Our Chardonnays are what I like to think of as “excitement wines,” though for the purposes of this story, it might be more appropriate to name them as “very pleasant surprise wines”; because this tends to be what most people experience when they first try them. They read the winemaker’s notes, and take heed of the fact that we use almost entirely American Oak for our barrel program. And they note that the wines are both fermented and aged in barrel. And that they go through full malolactic fermentation (albeit via wild yeasts!). And more often than not, they then form an opinion as to how the wine will taste. And then they taste. And what they taste is citrus and tropicality; minerality and yeast, acidity and viscosity, complexity and elegance. What they don’t taste is … well … you know what I’m going to say …
So anyhow, here I am hidden away on our lil’ mountain, happily espousing the joys of tasting Ridge Chardonnay, while out there in the world, outside my lil’ oeno-bubble, it appears the problem is worse than I thought. I can’t recall who said it, or when, but it was something to the effect of, “you know you’re famous when you’re in a New York Times Crossword Puzzle.” Well, in this case, I guess you know a problem is real when it shows up in similar fashion.

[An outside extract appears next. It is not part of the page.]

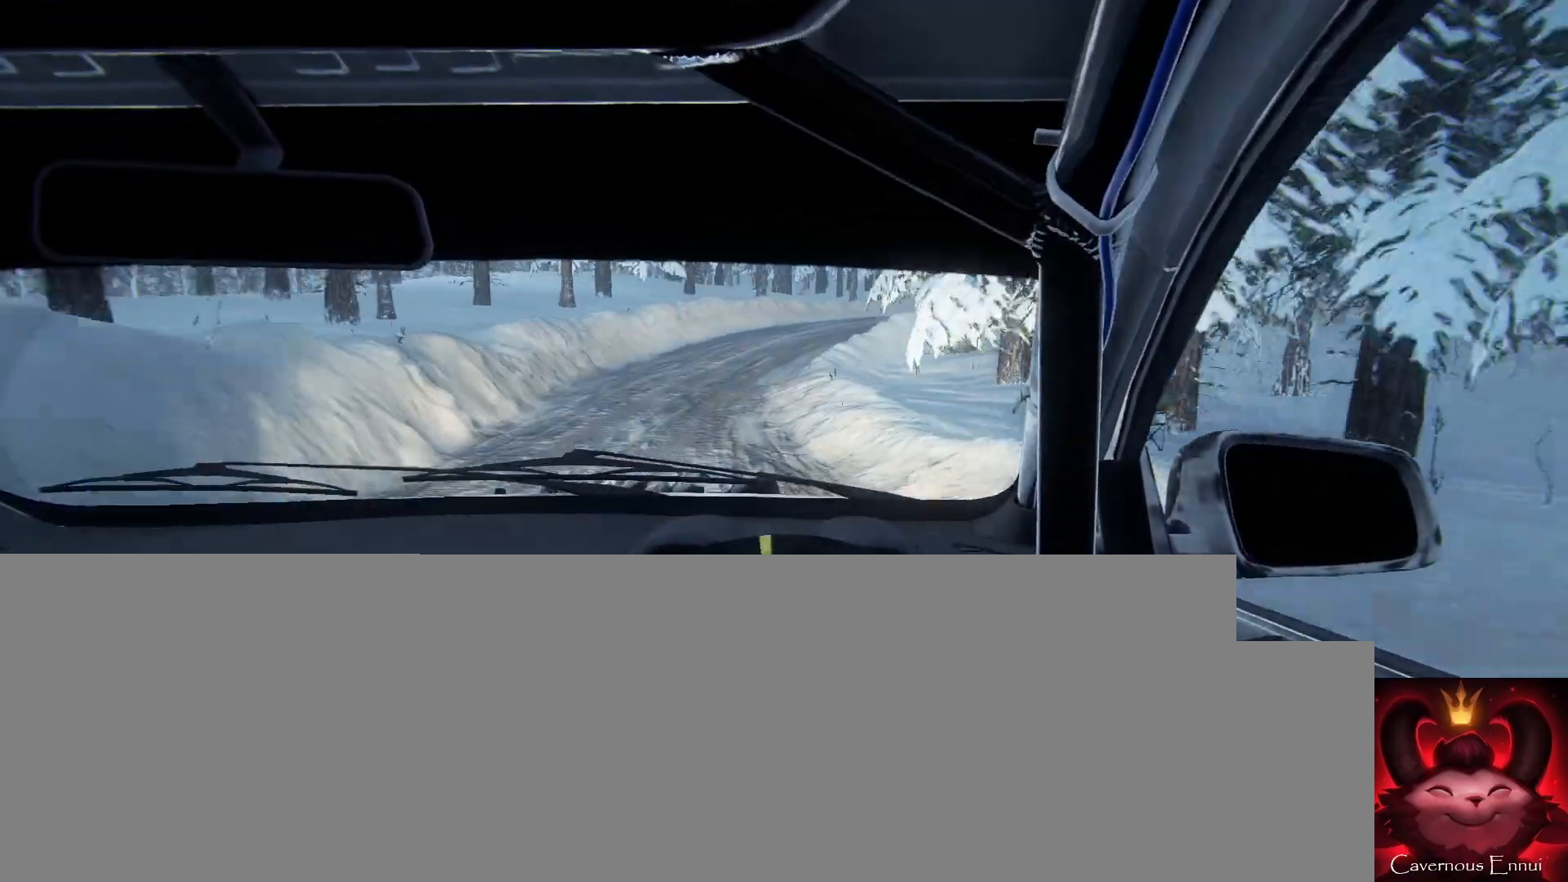
{"dt_ms": 500, "buttons": [], "left_stick": "right", "right_stick": "center", "events": [[33, "left_stick", "right"], [200, "L2", "down"], [500, "L2", "up"], [500, "right_stick", "center"]]}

Last night, I was at table, casual-style, eating some simple leftovers, drinking a glass of 2007 Ridge Vineyards Carmichael Zinfandel (if this was pure fiction, I would have had it that I was drinking Ridge Chardonnay, but alas, it was indeed a zin!), and trying to wrap up the Sunday crossword before next Sunday, and I see the following clue:
And before going to see what 5-down actually looks like, I’m thinking; honeysuckle? pear? lemon custard? citrus? apricot? And then I find 5-down. Three blank spaces. Yep, you guessed it.